El salero solitario

(o de por qué a veces los objetos deciden suicidarse)

Tras haber habitado distintos continentes y sobrevivido a tres grandes naufragios amorosos, ella se encontró frente al espejo de sus pertenencias.

Durante mucho tiempo, la corriente del minimalismo le susurró al oído la promesa de una libertad absoluta: la idea de que el mundo entero puede caber en una mochila o en una caja de zapatos. Pero ella sabía que no era un caracol. No aspiraba a la desnudez total, pero sí a entender por qué seguía cargando con puentes de porcelana y papel, hacia un pasado que ya no existe.


Solemos decir que guardamos objetos para “rendir homenaje a la memoria”. Atesoramos una piedra, un boleto de viaje o un suéter viejo porque tememos que, si el objeto desaparece, el recuerdo se disolverá con él. Nos convertimos en guardianes de cementerios domésticos, temerosos de que la memoria nos falle y nos deje a solas con el presente.

Sin embargo, a veces los objetos mismos parecen cansados de su propia historia.

Así sucedió con su salero, un gallito de porcelana colorido que la acompañaba desde su segundo divorcio. Alguna vez fue parte de una pareja; él y su pimentero se besaban en la mesa. Pero el tiempo y las mudanzas fracturaron la unión. El pimentero perdió la cola y, tras varios intentos de remendar lo inevitable, ella decidió dejarlo ir. El gallo se quedó solo, como un centinela de una época que ella ya no recordaba con claridad. ¿Fue un regalo? ¿Lo compró ella? La memoria, esa artista caprichosa, ya se había llevado el origen, dejando solo la cáscara de cerámica.

Hace poco, el gallito sufrió un accidente. Ella sospechó que fue un “suicidio” poético: el objeto, en un acto de rebeldía, decidió romperse la cola para reunirse con su otra mitad en el olvido. Aun así, ella, con una terquedad muy humana, se resistía: “Cuando se acabe la sal, lo tiraré”, se prometió. Pero la sal parecía no terminarse nunca.

En un arrebato de juego o de esa bendita locura que los adultos solemos reprimir, hoy decidió poner a prueba al destino. Tras desayunar, sacudió el salero y de su interior cayó un pequeño grano de arroz, de esos que ponemos para absorber la humedad. Lo colocó frente al gallo y le hizo una promesa: “Si de verdad quieres irte, mientras yo no mire, cómete este grano de arroz y te dejaré marchar”.

Han pasado las horas. El grano de arroz sigue ahí, intacto.

¿Es el gallo quien se resiste a partir, o es ella la que ha inventado este truco para no admitir que todavía no está lista para el vacío?

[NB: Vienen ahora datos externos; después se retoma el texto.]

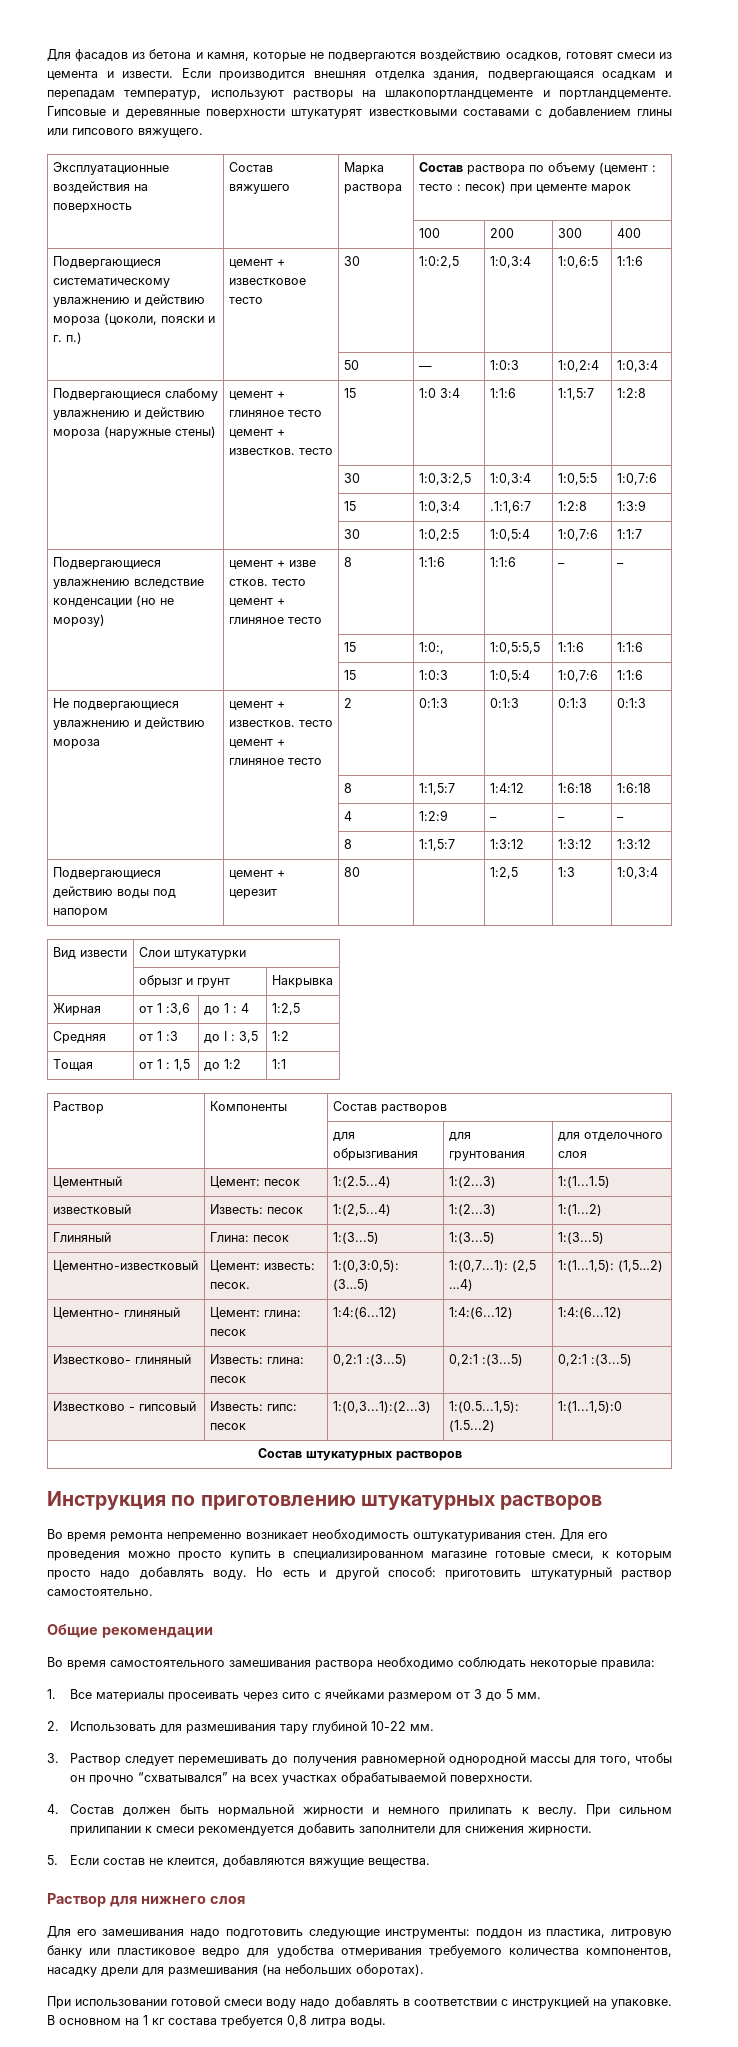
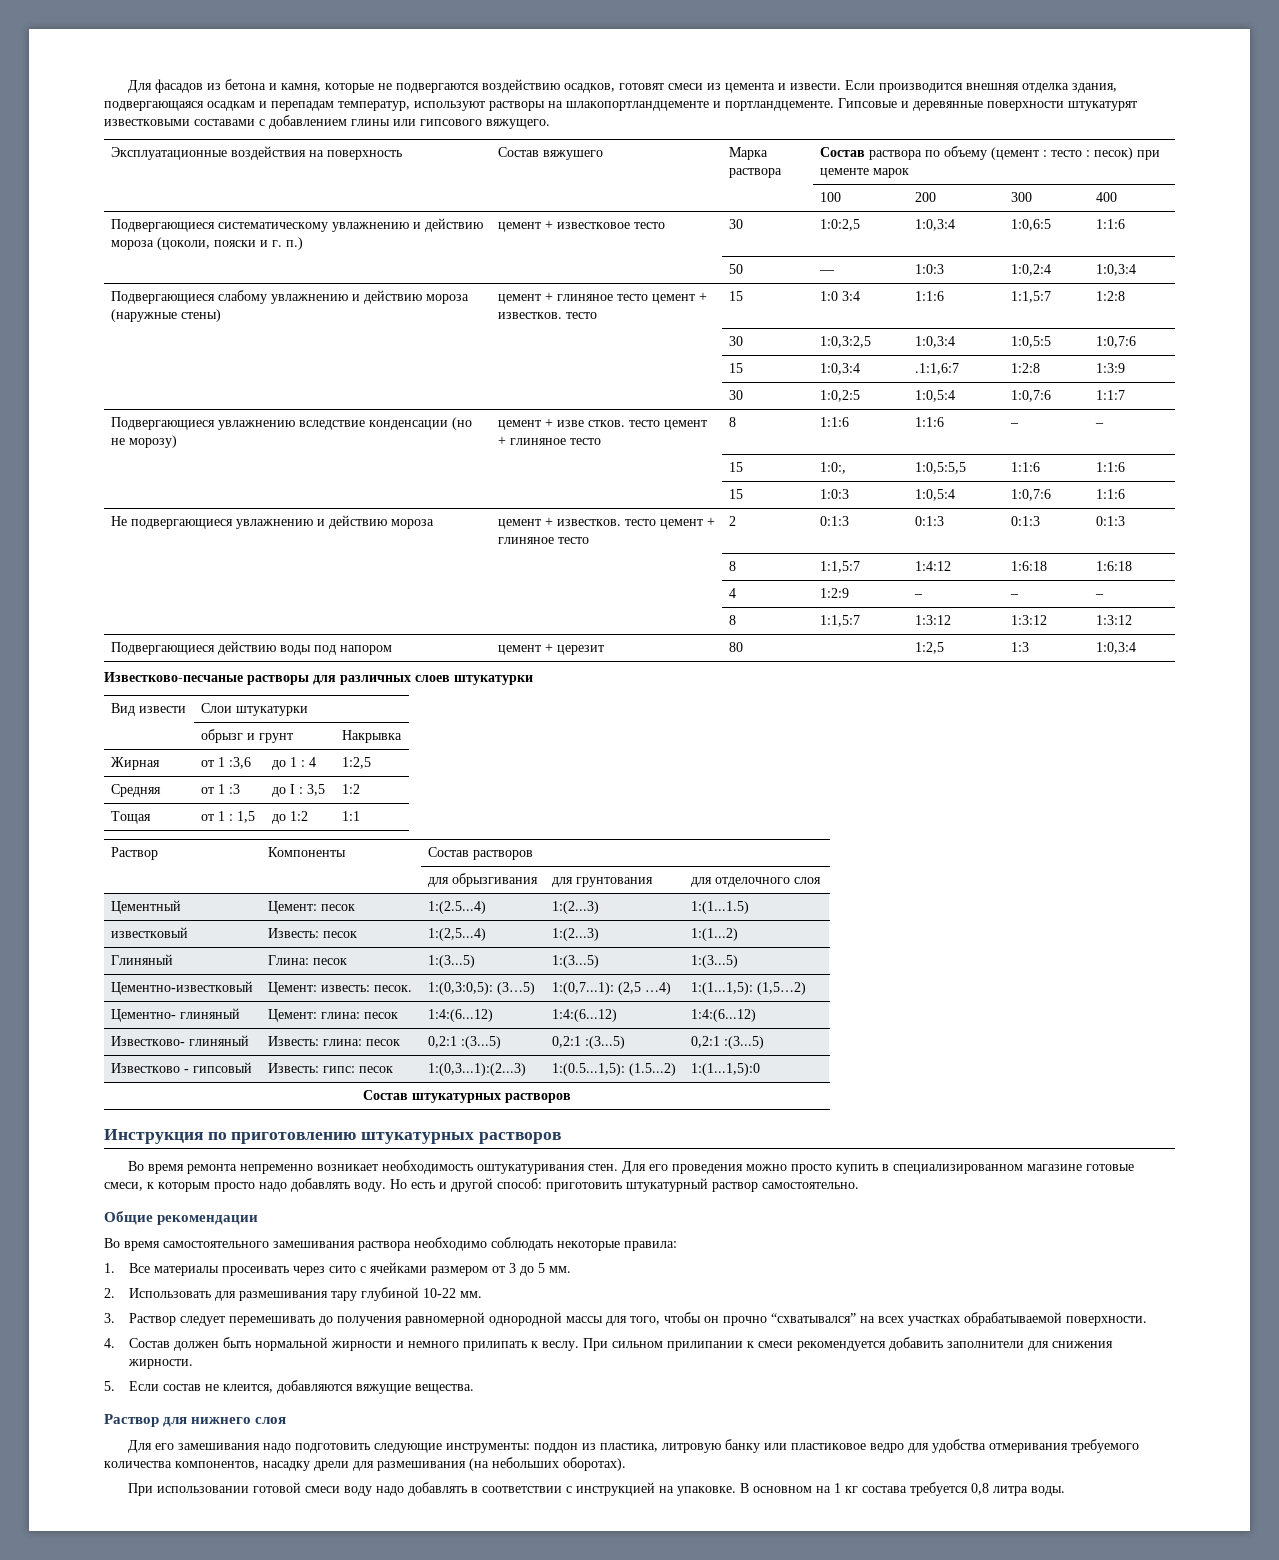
(658, 873) none -> [104,672,533,685] // Известково-песчаные растворы для различных слоев штукатурки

Esta pequeña escena invita a una reflexión profunda: andar ligera no se trata de vaciar las repisas, sino de limpiar las deudas con el pasado.

Los objetos cumplen misiones en nuestra vida y, a veces, su última misión es enseñarnos a decir adiós.

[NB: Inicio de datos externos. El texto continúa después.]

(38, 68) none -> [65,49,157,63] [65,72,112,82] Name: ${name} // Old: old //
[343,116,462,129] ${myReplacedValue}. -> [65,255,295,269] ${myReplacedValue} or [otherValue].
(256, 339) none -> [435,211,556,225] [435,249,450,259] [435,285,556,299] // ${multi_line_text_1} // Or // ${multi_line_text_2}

Quizás no necesitamos que el gallo se coma el arroz; quizás solo necesitamos entender que las memorias no viven en la porcelana, sino en la piel que las habitó.

¿Y si hoy dejamos de esperar una señal y simplemente agradecemos?

Agradecer el servicio, la compañía y lo que ese objeto representó en su momento.

Hoy podemos elegir salpimentar nuestro presente de una forma distinta, permitiendo que lo viejo se recicle y descanse, mientras nosotros nos atrevemos a saborear ese espacio que queda.